▶ **Exercices proposés**:
1. Dans l'extrait fourni, reprenez le passage allant de « Dans cette situation » jusqu'à « moderne nous offre. » en renommant « le monde moderne » en « notre époque ».
2. D'après l'extrait fourni, de quoi le pape François a-t-il fait la devise de son pontificat ?

D’ordinaire c’est le tourbillon d’une vie surmenée qui nous plombe. A présent c’est le tourbillon viral qui nous surplombe, telle une tornade, il nous cloue au sol de nos existences humaines, basiques. Tant que nous sommes dans l’œil du cyclone, tout y est calme sans mouvement. 

C’est alors que nous avons le temps de nous entendre sur nos relations autrefois périphériques. Ainsi disposés et presque suggérés par l’environnement, nous y allons avec notre centre de gravité, celui de la vie pour partager notre élan d’ouverture vers les autres. Notre vie se joue là et notre Noël y prend forme de l’accueil d’une vie nouvelle.

Aller à la périphérie, le pape François en a fait la devise de son pontificat. C’est une excellente occasion d’y aller lorsque la pandémie cloue au sol nos rêves de voyages transfrontaliers. 

Dans cette situation surtout ne cessons pas de rêver, mais rêvons différemment, avec les moyens du bord, moyens concrets que le monde moderne nous offre. 

C’est à la capacité à rêver que se mesure la résistance contre les forces d’enfermement et de repli sur soi. Car c’est dans nos vies et en fonction de circonstances données, pour la plupart, et comme maintenant imposées, que nos rêves nous emmènent au loin.

Sans quoi nous risquons de nous déconnecter de nous-mêmes. Si nous succombons à la tentation du repli sur soi, les rêves se transforment alors en cauchemars. Ils portent les marques d’une tare de consanguinité, qui mettent gravement en danger la vie ainsi privée des anticorps capables de nous défendre contre les maux du corps, de l’esprit et de l’âme.

Il nous faut rêver d’une gigantesque crèche vivante qui se déroule sur l’ensemble de la planète terre durant le temps de Noël. Chaque enfant y a droit, pas seulement comme spectateur, mais également et peut être davantage, il a droit d’y être comme acteur et l’objet de tant de sollicitude. 

Car c’est dans cet enfant de la crèche de Bethléem qu’est à identifier chaque enfant. Et chaque année, à la même époque le scanner d’une telle identification repose sur nos rêves de voir grand à partir de ce petit enfant, comme à partir de tout enfant. 

Car enfanter humainement, voire divinement, c’est une chose, autre chose est de maintenir grande ouverte les portes de son cœur, ces ventricules de l’existence aimante. Elles permettent à l’oxygène de l’espérance de circuler librement pour le plus grand bonheur de chacune des cellules dont est composé un corps ainsi animé.

Données des paramètres de distorsion d'objectif
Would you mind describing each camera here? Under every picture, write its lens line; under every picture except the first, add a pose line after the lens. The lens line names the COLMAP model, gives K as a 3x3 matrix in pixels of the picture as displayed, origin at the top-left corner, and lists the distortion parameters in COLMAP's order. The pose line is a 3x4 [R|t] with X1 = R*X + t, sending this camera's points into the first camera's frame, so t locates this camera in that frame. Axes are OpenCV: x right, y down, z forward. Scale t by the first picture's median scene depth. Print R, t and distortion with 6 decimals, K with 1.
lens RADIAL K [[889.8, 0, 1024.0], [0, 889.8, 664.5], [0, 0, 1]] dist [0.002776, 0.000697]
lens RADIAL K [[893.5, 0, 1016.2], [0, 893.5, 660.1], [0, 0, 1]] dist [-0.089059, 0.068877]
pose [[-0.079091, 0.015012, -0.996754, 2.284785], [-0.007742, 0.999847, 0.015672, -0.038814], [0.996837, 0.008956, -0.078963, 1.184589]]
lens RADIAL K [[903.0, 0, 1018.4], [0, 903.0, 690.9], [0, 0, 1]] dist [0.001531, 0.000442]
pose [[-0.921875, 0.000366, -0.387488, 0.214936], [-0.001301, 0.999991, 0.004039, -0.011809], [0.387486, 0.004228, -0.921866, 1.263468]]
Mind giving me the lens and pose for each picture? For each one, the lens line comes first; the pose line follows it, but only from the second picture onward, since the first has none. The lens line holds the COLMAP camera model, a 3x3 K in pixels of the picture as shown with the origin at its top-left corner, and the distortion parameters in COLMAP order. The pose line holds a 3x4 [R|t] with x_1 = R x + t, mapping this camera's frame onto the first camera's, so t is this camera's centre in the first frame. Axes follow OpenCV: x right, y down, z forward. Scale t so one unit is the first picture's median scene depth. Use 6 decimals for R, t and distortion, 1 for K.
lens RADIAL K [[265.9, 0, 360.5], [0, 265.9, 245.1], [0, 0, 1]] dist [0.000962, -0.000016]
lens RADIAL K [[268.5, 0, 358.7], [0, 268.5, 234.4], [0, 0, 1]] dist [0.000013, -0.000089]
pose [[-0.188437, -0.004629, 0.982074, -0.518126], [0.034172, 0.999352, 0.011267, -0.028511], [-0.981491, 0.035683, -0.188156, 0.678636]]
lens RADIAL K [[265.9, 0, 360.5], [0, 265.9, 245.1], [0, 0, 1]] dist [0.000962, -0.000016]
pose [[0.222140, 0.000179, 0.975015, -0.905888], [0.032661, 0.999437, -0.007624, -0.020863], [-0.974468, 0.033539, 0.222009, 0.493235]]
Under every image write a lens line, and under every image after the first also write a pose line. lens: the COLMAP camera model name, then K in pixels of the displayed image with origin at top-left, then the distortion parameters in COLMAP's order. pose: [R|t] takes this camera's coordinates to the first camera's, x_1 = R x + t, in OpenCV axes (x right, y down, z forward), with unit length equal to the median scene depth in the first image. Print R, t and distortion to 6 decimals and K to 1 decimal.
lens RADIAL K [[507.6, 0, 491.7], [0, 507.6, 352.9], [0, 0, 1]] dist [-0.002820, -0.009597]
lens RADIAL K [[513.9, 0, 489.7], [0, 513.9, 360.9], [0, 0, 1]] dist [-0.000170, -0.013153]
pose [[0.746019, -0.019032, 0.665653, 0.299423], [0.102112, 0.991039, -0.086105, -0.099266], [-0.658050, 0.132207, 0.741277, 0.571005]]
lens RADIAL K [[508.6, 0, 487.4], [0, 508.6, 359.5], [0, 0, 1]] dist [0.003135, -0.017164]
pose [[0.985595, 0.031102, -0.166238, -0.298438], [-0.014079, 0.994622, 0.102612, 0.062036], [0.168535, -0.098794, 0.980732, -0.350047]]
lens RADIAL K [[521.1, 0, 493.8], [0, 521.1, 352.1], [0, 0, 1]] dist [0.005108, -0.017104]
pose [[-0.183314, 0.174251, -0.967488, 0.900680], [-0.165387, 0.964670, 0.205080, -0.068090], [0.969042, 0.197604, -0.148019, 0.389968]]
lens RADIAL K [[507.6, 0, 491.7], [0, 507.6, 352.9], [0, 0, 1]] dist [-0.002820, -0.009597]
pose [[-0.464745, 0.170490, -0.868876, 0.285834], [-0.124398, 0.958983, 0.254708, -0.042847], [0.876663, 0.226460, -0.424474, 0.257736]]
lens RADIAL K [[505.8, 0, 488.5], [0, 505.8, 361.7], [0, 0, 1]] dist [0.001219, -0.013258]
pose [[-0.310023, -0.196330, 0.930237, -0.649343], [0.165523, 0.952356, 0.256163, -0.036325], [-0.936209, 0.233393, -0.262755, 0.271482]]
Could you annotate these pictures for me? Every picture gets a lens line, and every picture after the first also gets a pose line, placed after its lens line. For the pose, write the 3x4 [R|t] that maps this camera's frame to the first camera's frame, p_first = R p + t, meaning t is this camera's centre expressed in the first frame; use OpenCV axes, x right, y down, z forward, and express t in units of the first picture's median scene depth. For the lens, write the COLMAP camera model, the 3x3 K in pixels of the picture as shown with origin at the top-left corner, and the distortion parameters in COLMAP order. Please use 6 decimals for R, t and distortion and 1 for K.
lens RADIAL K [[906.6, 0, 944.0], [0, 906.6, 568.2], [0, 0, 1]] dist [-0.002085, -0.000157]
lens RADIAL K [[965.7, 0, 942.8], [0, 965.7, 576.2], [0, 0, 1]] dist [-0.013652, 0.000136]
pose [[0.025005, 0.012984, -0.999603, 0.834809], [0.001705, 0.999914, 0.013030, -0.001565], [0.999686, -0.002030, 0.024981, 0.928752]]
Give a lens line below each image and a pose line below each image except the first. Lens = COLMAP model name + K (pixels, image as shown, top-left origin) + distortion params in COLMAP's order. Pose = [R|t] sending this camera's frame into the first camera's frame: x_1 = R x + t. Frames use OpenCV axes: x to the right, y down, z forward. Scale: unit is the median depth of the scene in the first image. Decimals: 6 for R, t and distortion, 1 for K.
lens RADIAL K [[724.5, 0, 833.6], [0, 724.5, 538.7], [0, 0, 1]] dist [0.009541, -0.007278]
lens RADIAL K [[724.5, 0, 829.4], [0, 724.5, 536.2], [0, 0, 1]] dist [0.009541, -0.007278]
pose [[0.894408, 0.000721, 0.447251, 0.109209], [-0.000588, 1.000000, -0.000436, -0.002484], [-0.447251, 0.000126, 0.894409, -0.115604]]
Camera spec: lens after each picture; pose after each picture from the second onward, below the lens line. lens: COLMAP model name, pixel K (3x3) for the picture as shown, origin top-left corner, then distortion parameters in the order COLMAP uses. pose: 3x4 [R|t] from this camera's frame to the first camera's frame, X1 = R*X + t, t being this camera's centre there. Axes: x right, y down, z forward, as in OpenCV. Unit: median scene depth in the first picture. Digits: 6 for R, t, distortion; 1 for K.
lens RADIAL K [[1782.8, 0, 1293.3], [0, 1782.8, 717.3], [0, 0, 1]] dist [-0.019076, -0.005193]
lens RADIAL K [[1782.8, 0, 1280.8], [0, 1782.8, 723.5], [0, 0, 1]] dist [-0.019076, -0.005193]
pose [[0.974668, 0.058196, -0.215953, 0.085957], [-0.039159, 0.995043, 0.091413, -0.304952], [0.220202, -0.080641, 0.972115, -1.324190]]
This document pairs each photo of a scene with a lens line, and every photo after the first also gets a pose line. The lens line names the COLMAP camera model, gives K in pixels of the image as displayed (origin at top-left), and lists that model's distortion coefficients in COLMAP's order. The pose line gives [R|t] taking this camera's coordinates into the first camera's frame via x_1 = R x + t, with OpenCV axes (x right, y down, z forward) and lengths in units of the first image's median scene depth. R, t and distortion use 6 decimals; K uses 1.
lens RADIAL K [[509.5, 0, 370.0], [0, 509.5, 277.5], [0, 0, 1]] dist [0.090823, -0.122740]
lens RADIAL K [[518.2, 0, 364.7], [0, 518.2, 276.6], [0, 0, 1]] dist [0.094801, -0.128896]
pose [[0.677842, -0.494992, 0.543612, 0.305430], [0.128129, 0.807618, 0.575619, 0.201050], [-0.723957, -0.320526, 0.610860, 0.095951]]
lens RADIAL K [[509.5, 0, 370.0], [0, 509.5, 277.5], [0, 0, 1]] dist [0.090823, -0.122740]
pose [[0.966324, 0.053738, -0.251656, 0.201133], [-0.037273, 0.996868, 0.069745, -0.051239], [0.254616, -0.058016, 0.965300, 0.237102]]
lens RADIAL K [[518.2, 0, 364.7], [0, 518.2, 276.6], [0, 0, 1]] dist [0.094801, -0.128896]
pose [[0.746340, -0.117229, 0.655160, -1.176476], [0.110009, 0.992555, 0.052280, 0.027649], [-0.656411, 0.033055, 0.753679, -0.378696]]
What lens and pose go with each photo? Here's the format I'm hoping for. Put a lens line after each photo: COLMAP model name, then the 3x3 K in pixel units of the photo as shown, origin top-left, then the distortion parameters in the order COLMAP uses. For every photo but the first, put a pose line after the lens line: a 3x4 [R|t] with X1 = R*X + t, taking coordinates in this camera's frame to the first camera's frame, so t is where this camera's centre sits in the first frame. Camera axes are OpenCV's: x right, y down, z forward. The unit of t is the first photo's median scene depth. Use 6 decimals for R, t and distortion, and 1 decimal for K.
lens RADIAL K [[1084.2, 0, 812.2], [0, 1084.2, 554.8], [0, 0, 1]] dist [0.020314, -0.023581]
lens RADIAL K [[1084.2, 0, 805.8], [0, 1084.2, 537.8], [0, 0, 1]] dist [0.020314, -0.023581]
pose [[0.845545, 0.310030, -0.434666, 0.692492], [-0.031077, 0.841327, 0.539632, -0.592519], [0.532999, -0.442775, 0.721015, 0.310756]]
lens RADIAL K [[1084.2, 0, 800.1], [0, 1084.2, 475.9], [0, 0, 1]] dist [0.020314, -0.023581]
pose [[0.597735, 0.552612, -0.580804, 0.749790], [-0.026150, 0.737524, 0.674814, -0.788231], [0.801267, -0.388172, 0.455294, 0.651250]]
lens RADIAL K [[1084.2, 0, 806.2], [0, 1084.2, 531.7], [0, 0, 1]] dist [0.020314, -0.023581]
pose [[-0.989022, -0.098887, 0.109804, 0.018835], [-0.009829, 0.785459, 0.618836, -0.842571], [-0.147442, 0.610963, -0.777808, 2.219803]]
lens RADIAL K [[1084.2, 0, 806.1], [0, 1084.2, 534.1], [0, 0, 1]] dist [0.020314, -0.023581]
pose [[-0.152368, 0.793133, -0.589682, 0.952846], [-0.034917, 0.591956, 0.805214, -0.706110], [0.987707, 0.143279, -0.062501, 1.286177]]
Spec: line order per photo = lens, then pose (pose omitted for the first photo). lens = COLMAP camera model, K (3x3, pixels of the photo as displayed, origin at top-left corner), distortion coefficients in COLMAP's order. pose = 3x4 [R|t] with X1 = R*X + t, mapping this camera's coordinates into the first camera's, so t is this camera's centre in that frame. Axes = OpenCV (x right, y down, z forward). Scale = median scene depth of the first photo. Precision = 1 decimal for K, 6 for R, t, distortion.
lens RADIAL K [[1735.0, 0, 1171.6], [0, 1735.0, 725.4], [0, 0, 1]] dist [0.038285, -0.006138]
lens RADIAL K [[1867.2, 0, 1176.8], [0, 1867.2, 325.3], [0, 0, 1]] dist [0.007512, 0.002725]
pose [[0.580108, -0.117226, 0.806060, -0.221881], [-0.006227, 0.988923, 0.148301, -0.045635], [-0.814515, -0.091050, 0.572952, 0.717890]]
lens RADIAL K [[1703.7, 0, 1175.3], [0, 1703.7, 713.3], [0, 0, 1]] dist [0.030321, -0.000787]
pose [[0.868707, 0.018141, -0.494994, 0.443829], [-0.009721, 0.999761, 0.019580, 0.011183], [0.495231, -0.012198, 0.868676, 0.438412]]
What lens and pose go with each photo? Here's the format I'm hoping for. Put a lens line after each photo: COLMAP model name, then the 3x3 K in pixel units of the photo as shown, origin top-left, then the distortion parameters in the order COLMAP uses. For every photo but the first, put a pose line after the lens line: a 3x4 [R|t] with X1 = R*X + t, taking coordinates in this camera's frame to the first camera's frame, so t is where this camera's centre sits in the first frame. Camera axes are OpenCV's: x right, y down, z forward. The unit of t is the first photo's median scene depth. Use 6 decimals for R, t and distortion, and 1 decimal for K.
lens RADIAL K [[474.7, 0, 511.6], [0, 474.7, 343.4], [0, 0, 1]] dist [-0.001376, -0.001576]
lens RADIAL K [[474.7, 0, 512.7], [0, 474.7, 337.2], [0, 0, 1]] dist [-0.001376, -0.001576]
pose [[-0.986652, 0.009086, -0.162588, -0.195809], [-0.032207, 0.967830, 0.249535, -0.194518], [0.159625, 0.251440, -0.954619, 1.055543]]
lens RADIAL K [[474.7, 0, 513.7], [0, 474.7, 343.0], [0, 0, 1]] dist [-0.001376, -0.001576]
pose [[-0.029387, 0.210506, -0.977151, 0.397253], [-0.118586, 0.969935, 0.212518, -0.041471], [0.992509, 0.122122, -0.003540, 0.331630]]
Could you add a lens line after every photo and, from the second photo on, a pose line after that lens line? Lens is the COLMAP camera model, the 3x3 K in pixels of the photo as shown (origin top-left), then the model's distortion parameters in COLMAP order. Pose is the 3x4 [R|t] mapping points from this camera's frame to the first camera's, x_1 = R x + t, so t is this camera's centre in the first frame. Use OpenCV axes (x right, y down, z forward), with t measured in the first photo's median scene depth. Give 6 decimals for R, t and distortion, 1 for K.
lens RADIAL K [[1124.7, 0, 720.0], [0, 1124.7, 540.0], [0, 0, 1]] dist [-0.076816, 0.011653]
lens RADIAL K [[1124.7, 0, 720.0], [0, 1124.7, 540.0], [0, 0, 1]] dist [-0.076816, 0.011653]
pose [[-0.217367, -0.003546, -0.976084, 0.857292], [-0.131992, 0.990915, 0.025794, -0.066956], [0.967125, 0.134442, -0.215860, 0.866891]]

▶ **Réponses aux exercices**:
1.
Dans cette situation surtout ne cessons pas de rêver, mais rêvons différemment, avec les moyens du bord, moyens concrets que notre époque nous offre.

2. Aller à la périphérie.